Set down each entry exactly as given; pictures should not appear in the copy.

▶ SOURCE MATERIAL:
----------------------------------------
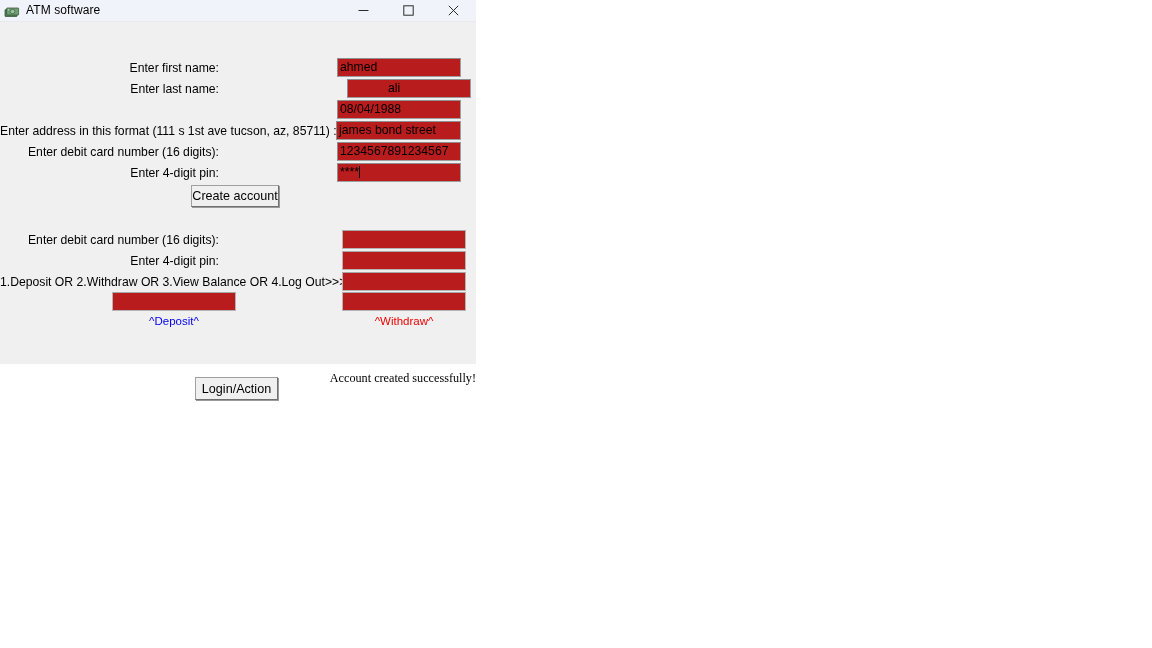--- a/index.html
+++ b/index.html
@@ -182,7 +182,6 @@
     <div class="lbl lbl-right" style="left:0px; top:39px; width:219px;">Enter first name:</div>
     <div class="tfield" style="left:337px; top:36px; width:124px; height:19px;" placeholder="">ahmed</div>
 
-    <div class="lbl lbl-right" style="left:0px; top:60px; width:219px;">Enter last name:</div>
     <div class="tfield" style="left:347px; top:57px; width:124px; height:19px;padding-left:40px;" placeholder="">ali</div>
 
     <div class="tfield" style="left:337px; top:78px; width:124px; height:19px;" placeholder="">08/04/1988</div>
----------------------------------------
▶ COMPLETED TASK:
--- a/index.html
+++ b/index.html
@@ -182,7 +182,6 @@
     <div class="lbl lbl-right" style="left:0px; top:39px; width:219px;">Enter first name:</div>
     <div class="tfield" style="left:337px; top:36px; width:124px; height:19px;" placeholder="">ahmed</div>
 
-    <div class="lbl lbl-right" style="left:0px; top:60px; width:219px;">Enter last name:</div>
     <div class="tfield" style="left:347px; top:57px; width:124px; height:19px;padding-left:40px;" placeholder="">ali</div>
 
     <div class="tfield" style="left:337px; top:78px; width:124px; height:19px;" placeholder="">08/04/1988</div>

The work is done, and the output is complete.